Different expectations in relationships and marriages as well as lack of intimacy and sexual activity often leads one to commit online adultery. Manoj says, “many people turn to online platforms to fulfil their needs as they feel they are safe from any possible consequences. They send messages, ‘sext’ and share photographs, which some confess gives them a high when they are away from their partners.” He notes that online adultery cases are more common in cities and most of the individuals belong to upper-middle social communities and nuclear families.
An extra-marital dating app (no, really)
There are several mobile applications, location-based or interest-based like Tinder, OkCupid, Bumble, Hinge, TrulyMadly, Happn, which can unknowingly or knowingly lead to bonding with married individuals.
Many Indians are unhappy or looking for relationships beyond their committed partner and the launch and number of downloads of mobile application Gleeden, an extramarital dating platform, has proved this.
Launched in 2017, this application has more than eight lakh active users and has registered over 10 lakh downloads; 155,000 downloads in Bengaluru alone.

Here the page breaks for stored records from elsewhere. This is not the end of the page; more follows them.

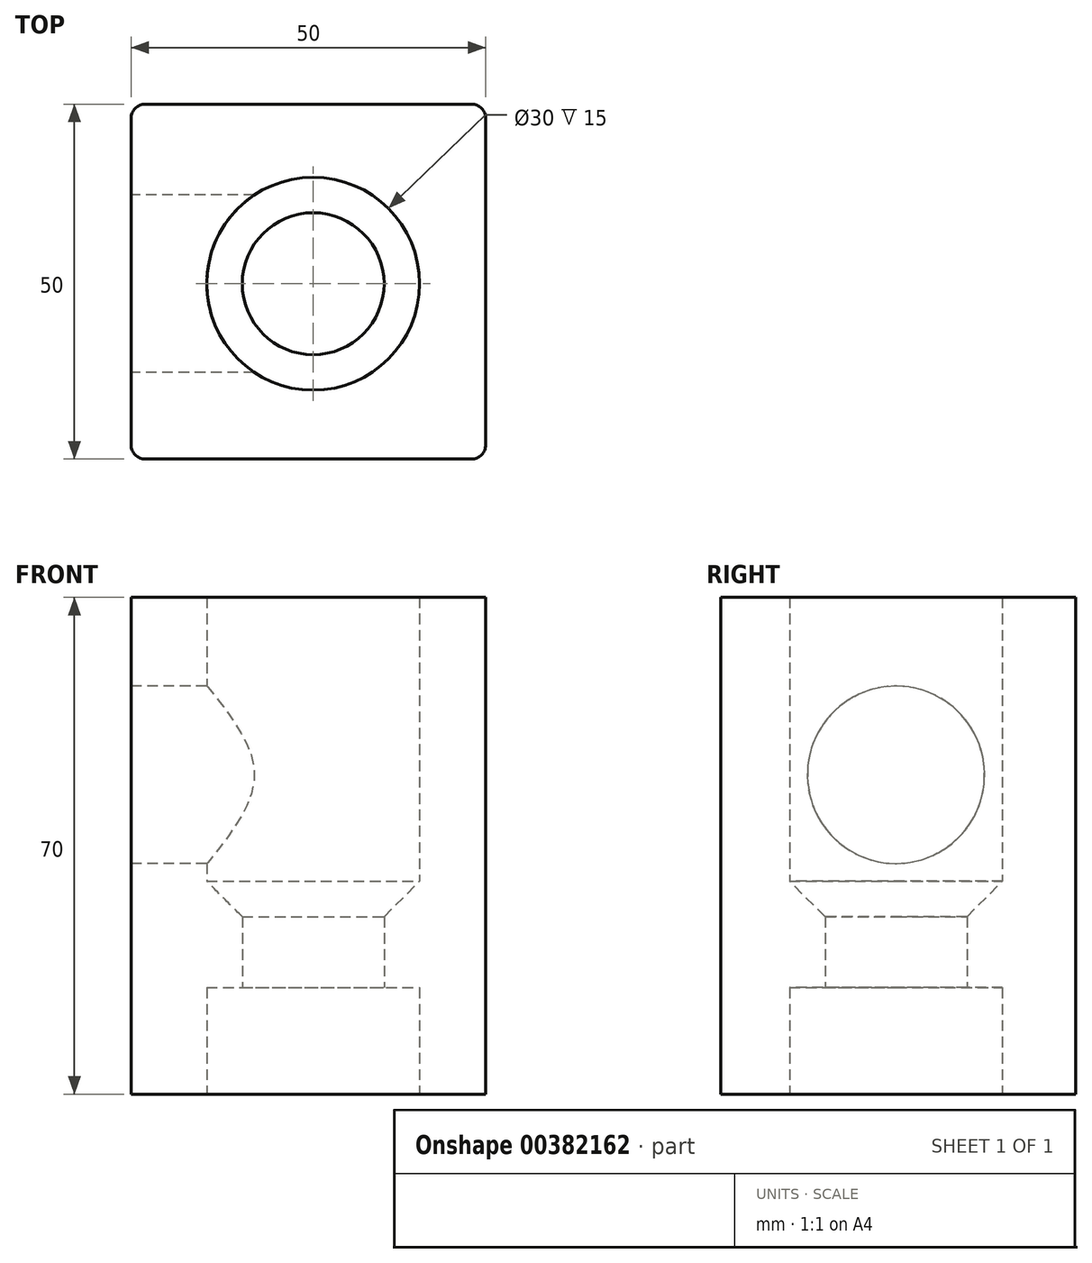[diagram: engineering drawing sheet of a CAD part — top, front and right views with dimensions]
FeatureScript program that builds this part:
annotation { "Feature Type Name" : "Feature", "Feature Type Description" : "" }
export const myFeature = defineFeature(function(context is Context, id is Id, definition is map)
    precondition{}
    {
        {
            var Q0;
            Q0=qCreatedBy(makeId("Top.planeOp"),FACE);
            var sketch = newSketch(context, id + "F0", { "sketchPlane" : qUnion([Q0])});
            skLineSegment(sketch, "E0.bottom", {"start": v(-25.67, 25.3) * mm, "end": v(24.33, 25.3) * mm});
            skLineSegment(sketch, "E0.top", {"start": v(-25.67, -24.7) * mm, "end": v(24.33, -24.7) * mm});
            skLineSegment(sketch, "E0.left", {"start": v(-25.67, 25.3) * mm, "end": v(-25.67, -24.7) * mm});
            skLineSegment(sketch, "E0.right", {"start": v(24.33, 25.3) * mm, "end": v(24.33, -24.7) * mm});
            skSolve(sketch);
        }
        {
            var Q0;
            Q0 = qSketchRegion(id + "F0", true);
            extrude(context, id + "F1", {"entities" : qUnion([Q0]), "depth" : 70 * mm});
        }
        {
            var Q0;
            Q0=qCreatedBy(makeId("Front.planeOp"),FACE);
            var sketch = newSketch(context, id + "F2", { "sketchPlane" : qUnion([Q0])});
            skLineSegment(sketch, "E1", {"start": v(0, 82.2) * mm, "end": v(0, 0) * mm, "construction": true});
            skLineSegment(sketch, "E2", {"start": v(-15, 70) * mm, "end": v(-15, 30) * mm});
            skLineSegment(sketch, "E3", {"start": v(-15, 30) * mm, "end": v(-10, 25) * mm});
            skLineSegment(sketch, "E4", {"start": v(-10, 25) * mm, "end": v(-10, 15) * mm});
            skLineSegment(sketch, "E5", {"start": v(-10, 15) * mm, "end": v(-15, 15) * mm});
            skLineSegment(sketch, "E6", {"start": v(-15, 15) * mm, "end": v(-15, 0) * mm});
            skLineSegment(sketch, "E7", {"start": v(-15, 70) * mm, "end": v(0, 70) * mm});
            skLineSegment(sketch, "E8", {"start": v(0, 70) * mm, "end": v(0, 0) * mm});
            skLineSegment(sketch, "E9", {"start": v(-15, 0) * mm, "end": v(0, 0) * mm});
            skSolve(sketch);
        }
        {
            var Q0;
            Q0 = qSketchRegion(id + "F2", true);
            var Q1;
            Q1=sQuery(id+"F2.wireOp",EDGE,"E1");
            revolve(context, id + "F3", {"operationType" : NewBodyOperationType.REMOVE, "entities" : qUnion([Q0]), "axis" : qUnion([Q1]), "revolveType" : RevolveType.FULL, "oppositeDirection" : true});
        }
        {
            var Q0;
            Q0=makeQuery(id+"F1.opExtrude","SWEPT_FACE",FACE,{"disambiguationData":[OSD([sQuery(id+"F0.wireOp",EDGE,"E0.left")])]});
            var sketch = newSketch(context, id + "F4", { "sketchPlane" : qUnion([Q0])});
            skCircle(sketch, "E10", {"center": v(0, 45) * mm, "radius": 12.5 * mm});
            skSolve(sketch);
        }
        {
            var Q0;
            Q0 = qSketchRegion(id + "F4", true);
            extrude(context, id + "F5", {"entities" : qUnion([Q0]), "operationType" : NewBodyOperationType.REMOVE, "oppositeDirection" : true, "depth" : 25 * mm});
        }
        {
            var Q0;
            Q0=makeQuery(id+"F1.opExtrude","SWEPT_EDGE",EDGE,{"disambiguationData":[OSD([sQuery(id+"F0.wireOp",EDGE,"E0.bottom"),sQuery(id+"F0.wireOp",EDGE,"E0.left")])]});
            var Q1;
            Q1=makeQuery(id+"F1.opExtrude","SWEPT_EDGE",EDGE,{"disambiguationData":[OSD([sQuery(id+"F0.wireOp",EDGE,"E0.bottom"),sQuery(id+"F0.wireOp",EDGE,"E0.right")])]});
            var Q2;
            Q2=makeQuery(id+"F1.opExtrude","SWEPT_EDGE",EDGE,{"disambiguationData":[OSD([sQuery(id+"F0.wireOp",EDGE,"E0.top"),sQuery(id+"F0.wireOp",EDGE,"E0.right")])]});
            var Q3;
            Q3=makeQuery(id+"F1.opExtrude","SWEPT_EDGE",EDGE,{"disambiguationData":[OSD([sQuery(id+"F0.wireOp",EDGE,"E0.top"),sQuery(id+"F0.wireOp",EDGE,"E0.left")])]});
            fillet(context, id + "F6", {"entities" : qUnion([Q0, Q1, Q2, Q3]), "radius" : 2 * mm, "tangentPropagation" : true, "allowEdgeOverflow" : false});
        }
    });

Solene Paillet, marketing director, Gleeden says that the ratio of men to women on the application is 70:30. "A higher percentage of male users are common on dating apps since they are more prone to put themselves on the line."
The app has users from cities like Bengaluru, Mumbai, Kolkata, Delhi, Chennai and Pune, among many others. It has users even in Tier-2 cities like Kochi, Jaipur, and Lucknow, and Tier-3 cities like Siliguri and Burdwan.
Most active users are between the ages of 34 to 49. "Since the decriminalisation of adultery in 2019, the number of users has grown extensively and quickly. An affair in Gleeden is 'safer' since it’s virtual, as far as people don’t bring it into the real world," Solene adds.